**YOUR INSTRUCTIONS:**
Every line with "KiCad" in it must be copied from the data.
+++ INFORMATION PROVIDED +++
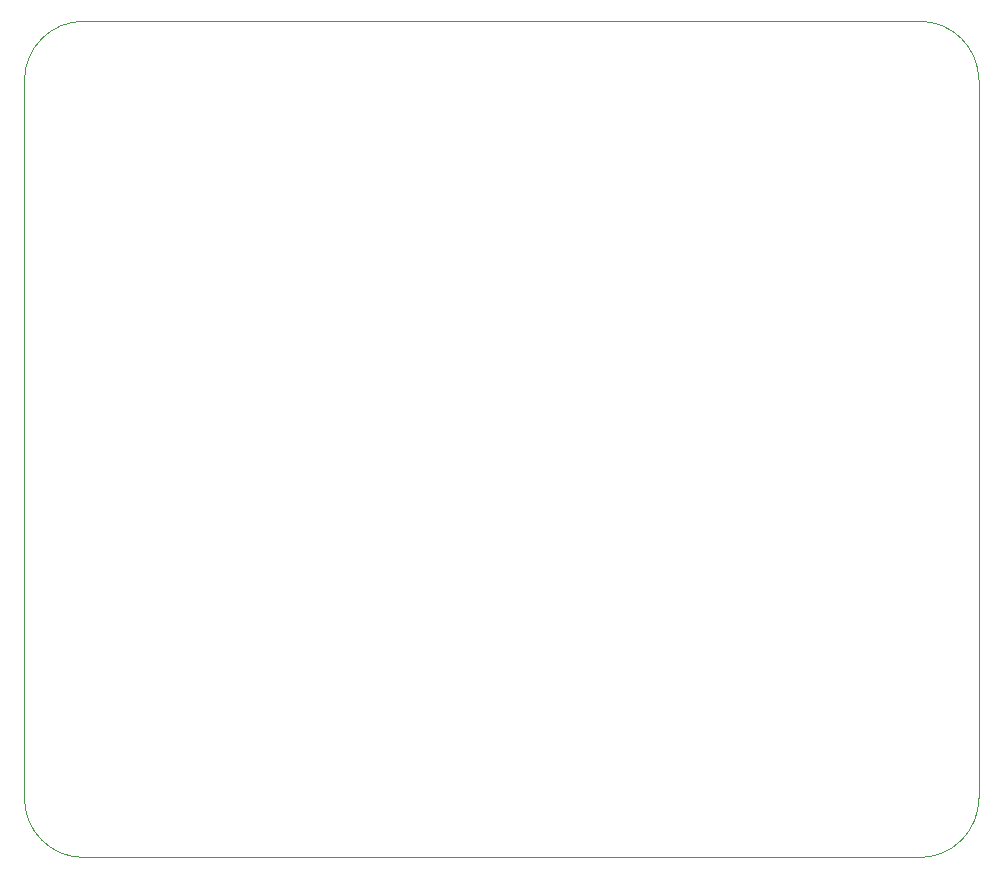
<source format=gbr>
%TF.GenerationSoftware,KiCad,Pcbnew,7.0.6-0*%
%TF.CreationDate,2023-08-01T13:46:47-04:00*%
%TF.ProjectId,Power Selector,506f7765-7220-4536-956c-6563746f722e,rev?*%
%TF.SameCoordinates,Original*%
%TF.FileFunction,Profile,NP*%
%FSLAX46Y46*%
G04 Gerber Fmt 4.6, Leading zero omitted, Abs format (unit mm)*
G04 Created by KiCad (PCBNEW 7.0.6-0) date 2023-08-01 13:46:47*
%MOMM*%
%LPD*%
G01*
G04 APERTURE LIST*
%TA.AperFunction,Profile*%
%ADD10C,0.100000*%
%TD*%
G04 APERTURE END LIST*
D10*
X136320000Y-135400000D02*
G75*
G03*
X141320000Y-130400000I0J5000000D01*
G01*
X60520000Y-130400000D02*
X60520000Y-69600000D01*
X65520000Y-64600000D02*
X136320000Y-64600000D01*
X65520000Y-64600000D02*
G75*
G03*
X60520000Y-69600000I0J-5000000D01*
G01*
X65520000Y-135400000D02*
X136320000Y-135400000D01*
X141320000Y-69600000D02*
G75*
G03*
X136320000Y-64600000I-5000000J0D01*
G01*
X60520000Y-130400000D02*
G75*
G03*
X65520000Y-135400000I5000000J0D01*
G01*
X141320000Y-130400000D02*
X141320000Y-69600000D01*
M02*

</source>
+++
**ANSWER TO THE PROBLEM:**
%TF.GenerationSoftware,KiCad,Pcbnew,7.0.6-0*%
G04 Created by KiCad (PCBNEW 7.0.6-0) date 2023-08-01 13:46:47*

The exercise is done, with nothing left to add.